### What to do
(a) Set down the stretch of the AWS security notes from "An AWS Resource" through "a specific role/user/group.", word for word.
(b) Answer these questions from the AWS security notes:
(i) When something is both denied and allowed, which one takes precedence?
(ii) How many digits does an account ID have?
(iii) What should an EC2 instance that needs to talk to S3 use instead of IAM users?
(c) Summarize the AWS security notes in three sentences.

== Study text ==

Securing AWS: IAM, SG, VPC

Usual stuff here, pretty familiar with app and OS security which is not covered anyway. SG for limiting network access, VPC for private networks, IAM for RBAC.

Systems Manager

Lets you manage all your instances from a single pane, run remote commands on all of them, and so on.

Also let's you directly access your resources rather than via ssh.

IAM

  • user
  • group
  • role
  • policy

Use IAM users for API access. Allows fine-grained association to groups and resources.

Policies

An example:

{
  "Version": "2012-10-17",
  "Statement": [{
    "Sid": "1",
    "Effect": "Allow",
    "Action": "ec2:*",
    "Resource": "*"
  }, {
    "Sid": "2",
    "Effect": "Deny",                      1
    "Action": "ec2:TerminateInstances",    2
    "Resource": "*"
  }]
}

In this case, a user attached to this policy could do everything in ec2 except terminate the instances.

If something is both Denied and Allowed, Deny takes precedence.

ARN

An AWS Resource Name (ARN) is a unique identifier with this structure:

arn:aws:ec2:us-east-1:123456789:instance/i-zxcv123v

Service / Region / Account ID / Resource type / Resource

Account ID is 12 digits.

Run aws iam get-user to see what you're logged in as, what your account id is, etc.

Kinds of policies

  • Managed policy - Can be reused in your account. AWS maintans some (admin, read-only etc), customers can maintain their own.
  • Inline policy - Belongs to a specific role/user/group.

Creating my IAM admin user

aws iam create-group --group-name "admin"

#verify with
aws iam list-groups

aws iam attach-group-policy --group-name "admin" \
 --policy-arn "arn:aws:iam::aws:policy/AdministratorAccess"

# verify with
aws iam list-attached-group-policies --group-name admin

aws iam create-user --user-name "arunsrin"

# verify with
aws iam list-users

# add to group
aws iam add-user-to-group --group-name "admin" --user-name "arunsrin"

# set password
export AWS_PASSWORD='<your-password>'
aws iam create-login-profile --user-name "arunsrin" --password "$AWS_PASSWORD"

Then login to https://$ACCOUNT_ID/signin.aws.amazon.com/console and set up the following in the account security settings:

  • Access keys
  • MFA
  • Upload SSH keys to AWS CodeCommit

Authenticating AWS resources with roles

An EC2 instance might need to talk to S3 and so on. Instead of using IAM users and uploading those secrets to each instance, use IAM Roles instead. The credentials are automatically injected into the instance.

===
== Data shown ==

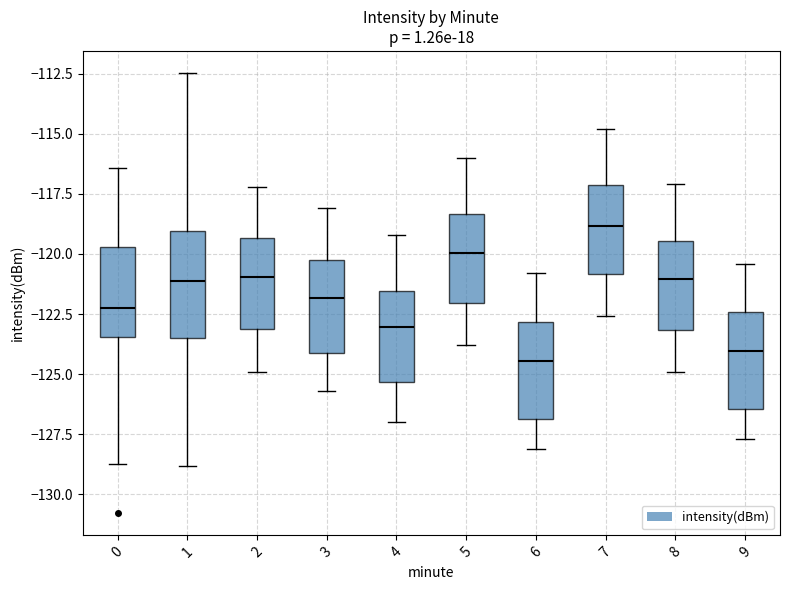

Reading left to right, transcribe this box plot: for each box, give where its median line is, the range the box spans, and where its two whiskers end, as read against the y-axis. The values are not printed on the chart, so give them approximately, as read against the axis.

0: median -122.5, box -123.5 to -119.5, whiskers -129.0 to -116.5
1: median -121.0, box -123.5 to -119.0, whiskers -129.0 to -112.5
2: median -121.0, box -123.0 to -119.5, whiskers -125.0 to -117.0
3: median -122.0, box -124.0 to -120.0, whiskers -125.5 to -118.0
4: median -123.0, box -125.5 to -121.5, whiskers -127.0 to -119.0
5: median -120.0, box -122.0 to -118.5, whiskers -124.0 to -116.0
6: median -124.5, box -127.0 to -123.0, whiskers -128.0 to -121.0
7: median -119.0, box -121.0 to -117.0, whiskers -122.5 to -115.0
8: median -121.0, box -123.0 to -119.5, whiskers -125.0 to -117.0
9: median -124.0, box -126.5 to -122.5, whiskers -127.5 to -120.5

===

### Solutions per task
(a)
An AWS Resource Name (ARN) is a unique identifier with this structure:

arn:aws:ec2:us-east-1:123456789:instance/i-zxcv123v

Service / Region / Account ID / Resource type / Resource

Account ID is 12 digits.

Run aws iam get-user to see what you're logged in as, what your account id is, etc.

Kinds of policies

  • Managed policy - Can be reused in your account. AWS maintans some (admin, read-only etc), customers can maintain their own.
  • Inline policy - Belongs to a specific role/user/group.

(b)
(i) Deny
(ii) 12
(iii) IAM roles

(c) The notes cover securing AWS with security groups to limit network access, VPCs for private networks, and IAM for role-based access control, while Systems Manager lets you manage all your instances from a single pane. IAM policies allow or deny actions on resources, with Deny taking precedence when both apply, and each resource has a unique identifier called an ARN. The notes then go through creating an admin group and user with the AWS CLI, and they recommend IAM roles over IAM users for EC2 instances because the credentials are injected into the instance automatically.